One Friday night after having been reamed out by his boss for another co-worker’s mistake, John left the office with a feeling of absolute dread in his stomach. Nothing had been going right for him of late, and his lack of sleep was starting to take its toll on his mind. The last thing he wanted to do was navigate through the sea of painfully slow cattle that awaited him on the Shoreway. Incredibly, he was able to make it through the construction zone in no time, a feat he presumed was made possible by other “slackers” like himself leaving their paid prisons early to get a head start on the weekend, which came and went in less than a blink of John’s sleep deprived eyes.
The following Wednesday, John was stuck in stop-and-go traffic in the middlemost of the three open lanes on the Shoreway. He found himself behind a space cadet in an overpriced, undersized, environmentally soul-sucking SUV who had slammed on his brakes with no one in front of him just before the freeway entrance to let a semi-truck turn out of a driveway. Infuriated, John screamed out the window, “Oh come on!,” an exclamation he was sure the driver in front of him had heard. Sitting in line, traffic began to pick up once again, and he thought that he was about to spring free and be able to drive at a decent pace. Then, the driver in front of him misjudging the actual speed of the flow of traffic, slammed on his brakes again forcing John to do the same once again.

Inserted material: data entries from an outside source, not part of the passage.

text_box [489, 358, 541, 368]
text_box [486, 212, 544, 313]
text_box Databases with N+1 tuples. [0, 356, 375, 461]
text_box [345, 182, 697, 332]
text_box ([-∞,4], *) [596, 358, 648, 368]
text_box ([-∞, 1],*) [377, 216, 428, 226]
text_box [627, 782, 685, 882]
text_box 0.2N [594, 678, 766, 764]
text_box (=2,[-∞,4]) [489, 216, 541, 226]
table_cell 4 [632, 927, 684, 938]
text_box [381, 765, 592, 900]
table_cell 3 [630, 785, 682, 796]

Stopping short of the car in front of him, John felt an unfamiliar pressure in his temples that seemed to intensify-and-burst, intensify-and-burst numerous times in a matter of seconds. Before he knew it, he had jerked the steering wheel to the right while slamming on the accelerator. He sideswiped the front of a car to his right gunning his engine for the guard wall at the right hand side of the road. John felt himself screaming angrily at the top of his lungs as he slammed into the guard wall. Taking a second to recover from the shock of the collision, he reached in the center console of his compact car and grabbed the Swiss Army knife his father had given to him years ago that he kept in the car for emergencies and protective purposes. Stepping outside of the car and onto the concrete of the highway’s berm, he screamed a nonsensical barrage of curses into the amorphous blotch of automobiles lazily idling away from the scene of his wreck, and then took one good rip across his throat with the knife. As blood spilled from the severed veins in his neck, he calmly stumbled to the other side of the car and lay down on the scorching ground. As the heat from the pavement surrounded his fading body, he thought to himself “never again will this traffic steal from me; never again will it hold down my soul”.